*** Opening of Document extract ***

I believe we can and the sooner we start creating abstractions, the better. We will structure our study of OpenCV around a single application, but, at each step, we will design a component of this application to be extensible and reusable.
We will develop an interactive application that performs face tracking and image manipulations on camera input in real time. This type of application covers a broad range of OpenCV's functionality and challenges us to create an efficient, effective implementation. Users would immediately notice flaws, such as a low frame rate or inaccurate tracking. To get the best results, we will try several approaches using conventional imaging and depth imaging.
Specifically, our application will perform real-time facial merging. Given two streams of camera input (or, optionally, prerecorded video input), the application will superimpose faces from one stream atop faces in the other. Filters and distortions will be applied to give the blended scene a unified look and feel. Users should have the experience of being engaged in a live performance where they enter another environment and another persona. This type of user experience is popular in amusement parks such as Disneyland.
We will call our application Cameo. A cameo is (in jewelry) a small portrait of a person or (in film) a very brief role played by a celebrity.
An object-oriented design
Python applications can be written in a purely procedural style. This is often done with small applications like our basic I/O scripts, discussed previously. However, from now on, we will use an object-oriented style because it promotes modularity and extensibility.
From our overview of OpenCV's I/O functionality, we know that all images are similar, regardless of their source or destination. No matter how we obtain a stream of images or where we send it as output, we can apply the same application-specific logic to each frame in this stream. Separation of I/O code and application code becomes especially convenient in an application like Cameo, which uses multiple I/O streams.
We will create classes called CaptureManager
and WindowManager
as high-level interfaces to I/O streams. Our application code may use a CaptureManager
to read new frames and, optionally, to dispatch each frame to one or more outputs, including a still image file, a video file, and a window (via a WindowManager
class). A WindowManager
class lets our application code handle a window and events in an object-oriented style.
Both CaptureManager
and WindowManager
are extensible. We could make implementations that did not rely on OpenCV for I/O. Indeed, Appendix A, Integrating with Pygame uses a WindowManager
subclass.

*** Close of Document extract ***

Task details:
Please copy the passage on the Cameo application starting at "I believe we" and ending at "extensible and reusable.", swapping "abstractions" for "interfaces".

*** Opening of Data provided ***

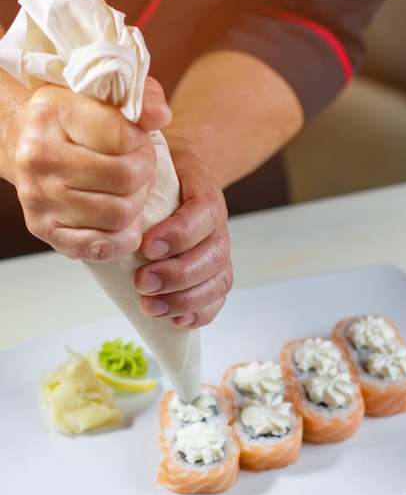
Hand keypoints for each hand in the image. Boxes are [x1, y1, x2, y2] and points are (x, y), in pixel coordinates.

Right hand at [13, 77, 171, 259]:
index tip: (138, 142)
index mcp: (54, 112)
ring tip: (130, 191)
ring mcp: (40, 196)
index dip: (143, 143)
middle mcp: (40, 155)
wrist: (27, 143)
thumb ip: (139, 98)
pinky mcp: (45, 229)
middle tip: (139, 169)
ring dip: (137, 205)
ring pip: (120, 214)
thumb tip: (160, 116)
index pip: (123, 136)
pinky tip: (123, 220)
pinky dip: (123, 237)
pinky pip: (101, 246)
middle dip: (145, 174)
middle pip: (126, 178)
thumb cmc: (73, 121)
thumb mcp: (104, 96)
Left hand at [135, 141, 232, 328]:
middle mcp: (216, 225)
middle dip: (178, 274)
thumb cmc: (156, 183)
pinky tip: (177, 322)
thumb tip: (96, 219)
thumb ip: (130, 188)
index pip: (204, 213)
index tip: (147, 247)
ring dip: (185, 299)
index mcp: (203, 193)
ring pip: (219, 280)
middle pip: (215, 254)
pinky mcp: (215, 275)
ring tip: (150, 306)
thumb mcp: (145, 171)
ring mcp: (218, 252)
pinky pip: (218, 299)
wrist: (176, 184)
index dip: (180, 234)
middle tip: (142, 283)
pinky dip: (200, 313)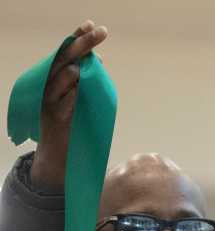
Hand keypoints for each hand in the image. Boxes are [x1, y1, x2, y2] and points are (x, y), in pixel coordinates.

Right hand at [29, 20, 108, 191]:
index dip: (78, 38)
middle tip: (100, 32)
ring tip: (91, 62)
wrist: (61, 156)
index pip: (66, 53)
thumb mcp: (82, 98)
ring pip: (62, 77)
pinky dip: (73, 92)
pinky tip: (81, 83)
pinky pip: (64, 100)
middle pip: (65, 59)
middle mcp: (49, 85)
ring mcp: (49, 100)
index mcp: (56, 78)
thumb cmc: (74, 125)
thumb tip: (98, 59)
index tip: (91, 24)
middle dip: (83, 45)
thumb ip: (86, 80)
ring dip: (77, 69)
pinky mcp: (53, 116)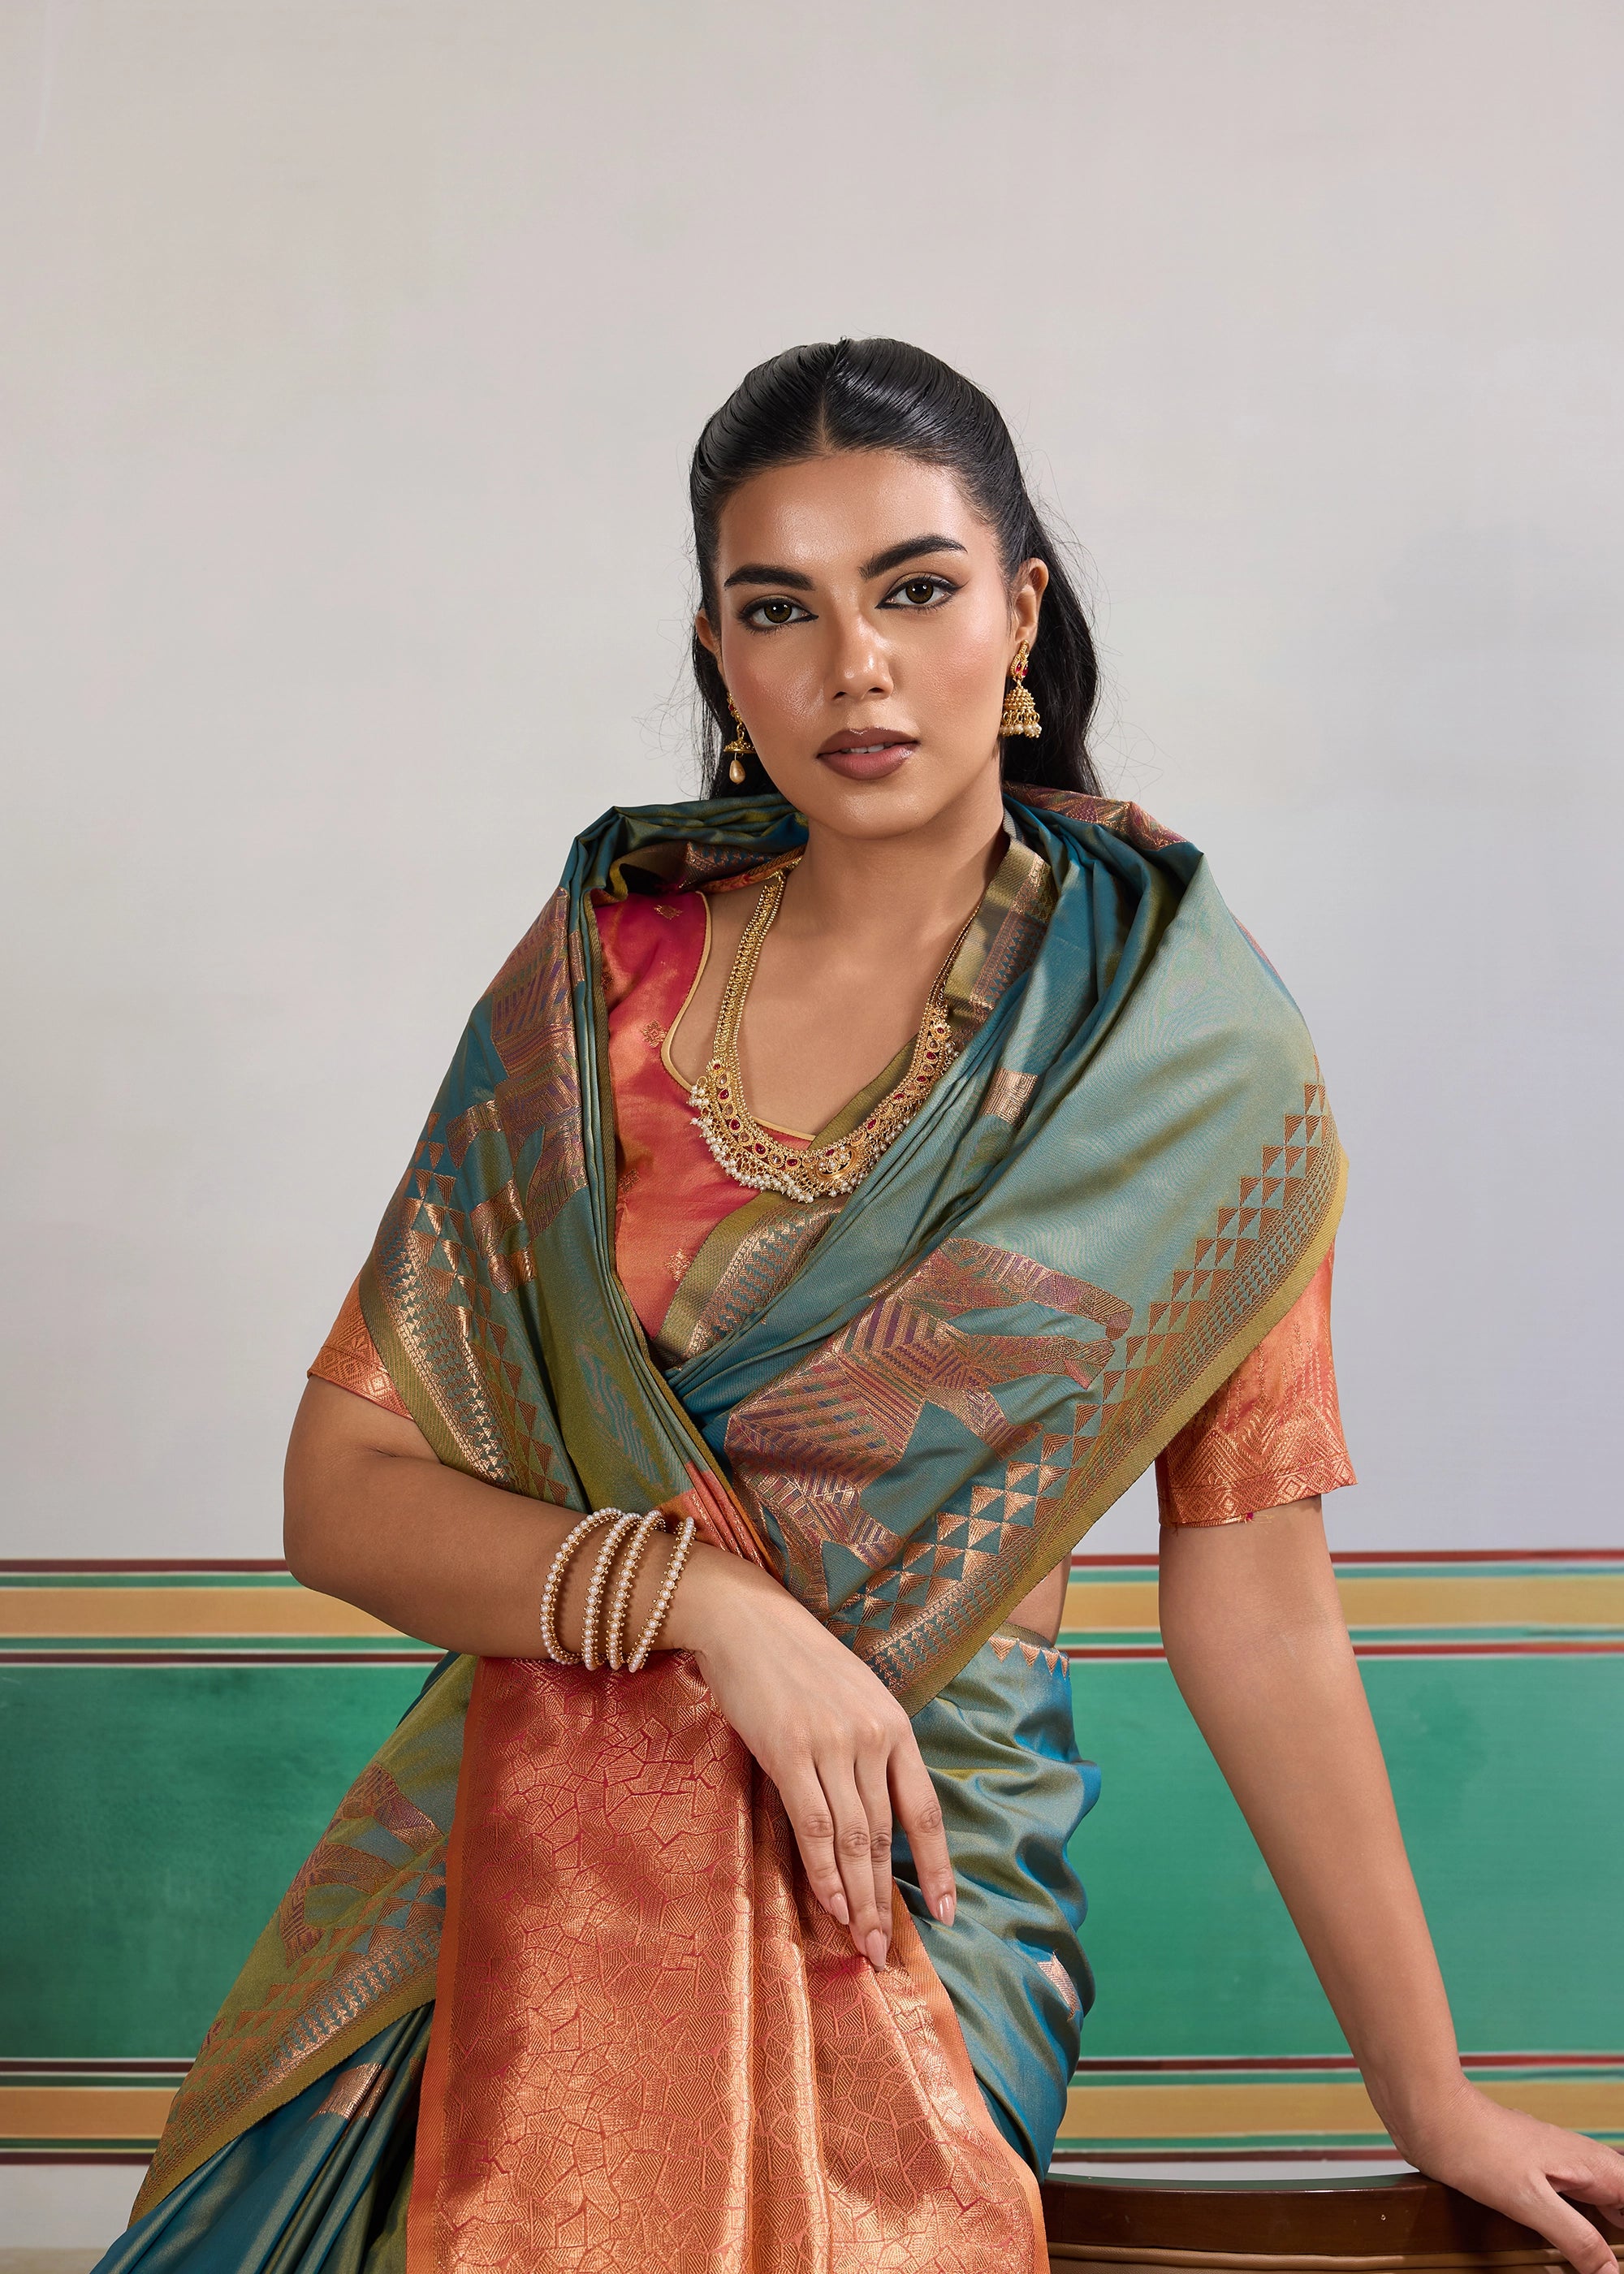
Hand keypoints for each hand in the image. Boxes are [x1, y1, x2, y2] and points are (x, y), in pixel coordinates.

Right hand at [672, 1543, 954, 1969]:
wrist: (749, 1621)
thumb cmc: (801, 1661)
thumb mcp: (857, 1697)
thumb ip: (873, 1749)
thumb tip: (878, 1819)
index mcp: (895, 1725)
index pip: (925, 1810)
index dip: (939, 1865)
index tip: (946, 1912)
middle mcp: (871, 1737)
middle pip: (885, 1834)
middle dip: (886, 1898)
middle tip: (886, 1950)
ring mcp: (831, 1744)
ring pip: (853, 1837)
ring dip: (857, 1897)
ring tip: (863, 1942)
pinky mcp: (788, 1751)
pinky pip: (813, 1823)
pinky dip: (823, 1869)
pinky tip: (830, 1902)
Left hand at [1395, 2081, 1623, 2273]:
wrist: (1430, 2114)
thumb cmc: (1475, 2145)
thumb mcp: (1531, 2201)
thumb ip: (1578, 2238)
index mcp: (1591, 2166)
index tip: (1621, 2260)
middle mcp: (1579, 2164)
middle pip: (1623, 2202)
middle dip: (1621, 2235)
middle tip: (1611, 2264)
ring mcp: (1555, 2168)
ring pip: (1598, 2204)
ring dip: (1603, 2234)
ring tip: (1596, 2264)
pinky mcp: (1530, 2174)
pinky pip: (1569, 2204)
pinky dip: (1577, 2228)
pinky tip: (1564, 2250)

*** Close of Data provided ***
*** Opening of Data provided ***

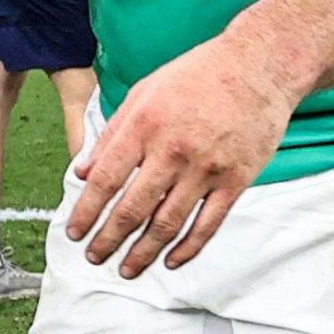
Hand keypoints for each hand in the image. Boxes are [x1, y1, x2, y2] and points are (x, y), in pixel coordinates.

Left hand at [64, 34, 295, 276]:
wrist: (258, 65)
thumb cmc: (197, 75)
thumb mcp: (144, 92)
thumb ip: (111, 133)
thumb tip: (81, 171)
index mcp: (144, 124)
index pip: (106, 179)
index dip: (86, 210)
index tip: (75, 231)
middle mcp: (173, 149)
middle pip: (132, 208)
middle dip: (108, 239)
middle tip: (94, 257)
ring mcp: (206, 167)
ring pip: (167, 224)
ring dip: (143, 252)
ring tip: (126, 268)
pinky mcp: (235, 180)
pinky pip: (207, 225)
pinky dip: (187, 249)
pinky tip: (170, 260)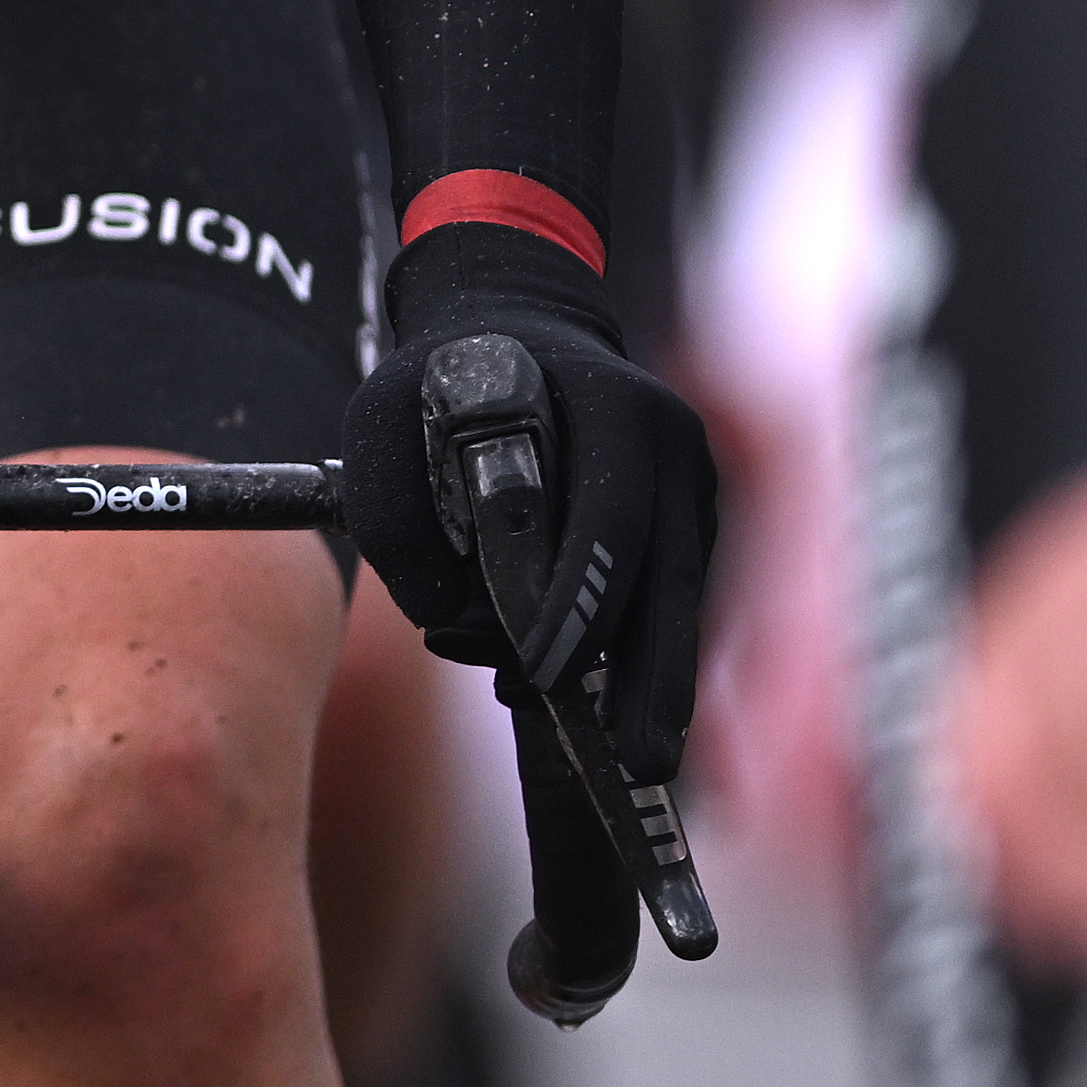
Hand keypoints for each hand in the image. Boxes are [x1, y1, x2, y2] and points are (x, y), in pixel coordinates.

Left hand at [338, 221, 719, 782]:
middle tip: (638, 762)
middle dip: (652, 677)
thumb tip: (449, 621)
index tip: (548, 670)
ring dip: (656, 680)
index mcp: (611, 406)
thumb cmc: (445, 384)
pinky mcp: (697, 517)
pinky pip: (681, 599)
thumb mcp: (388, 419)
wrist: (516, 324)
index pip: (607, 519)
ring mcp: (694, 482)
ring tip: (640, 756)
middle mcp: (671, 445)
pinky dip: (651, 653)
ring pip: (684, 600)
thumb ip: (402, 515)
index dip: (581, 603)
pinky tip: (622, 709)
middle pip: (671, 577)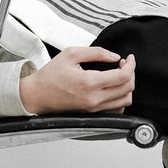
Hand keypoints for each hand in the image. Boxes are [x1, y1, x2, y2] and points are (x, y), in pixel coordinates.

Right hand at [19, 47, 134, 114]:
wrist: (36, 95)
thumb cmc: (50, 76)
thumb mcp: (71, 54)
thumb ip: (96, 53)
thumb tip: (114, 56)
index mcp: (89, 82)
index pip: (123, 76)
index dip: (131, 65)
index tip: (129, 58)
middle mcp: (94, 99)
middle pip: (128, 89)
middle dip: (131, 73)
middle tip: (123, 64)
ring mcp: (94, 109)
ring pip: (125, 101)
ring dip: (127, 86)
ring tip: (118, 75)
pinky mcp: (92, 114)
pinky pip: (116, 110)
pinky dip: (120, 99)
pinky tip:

*** Close of Data provided ***

Response below:
I believe we can and the sooner we start creating interfaces, the better. We will structure our study of OpenCV around a single application, but, at each step, we will design a component of this application to be extensible and reusable.